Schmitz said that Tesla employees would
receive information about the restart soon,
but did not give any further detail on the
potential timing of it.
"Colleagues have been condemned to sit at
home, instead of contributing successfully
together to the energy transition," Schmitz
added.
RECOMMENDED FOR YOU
____
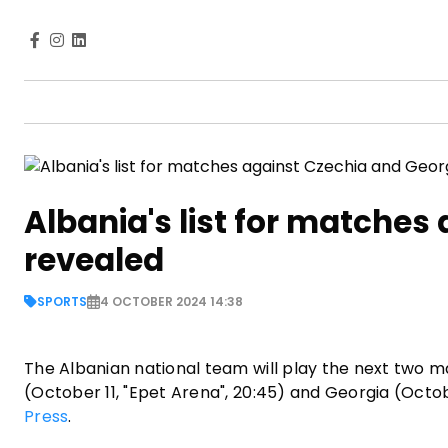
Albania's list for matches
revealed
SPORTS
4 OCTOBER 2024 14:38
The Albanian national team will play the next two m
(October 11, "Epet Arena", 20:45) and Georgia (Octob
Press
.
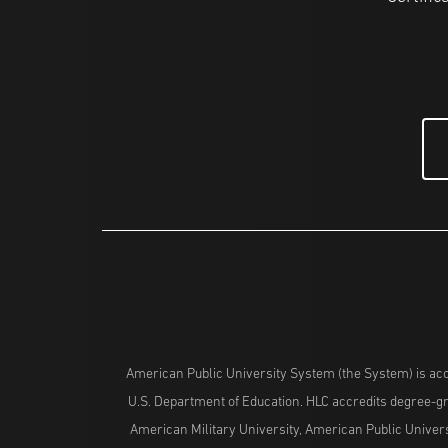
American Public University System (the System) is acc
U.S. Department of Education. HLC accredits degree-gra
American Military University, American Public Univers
____
*Work order*
What is the number of lines in the listing that contain "Schmitz"? State it and nothing more.

*Solution to this task*
2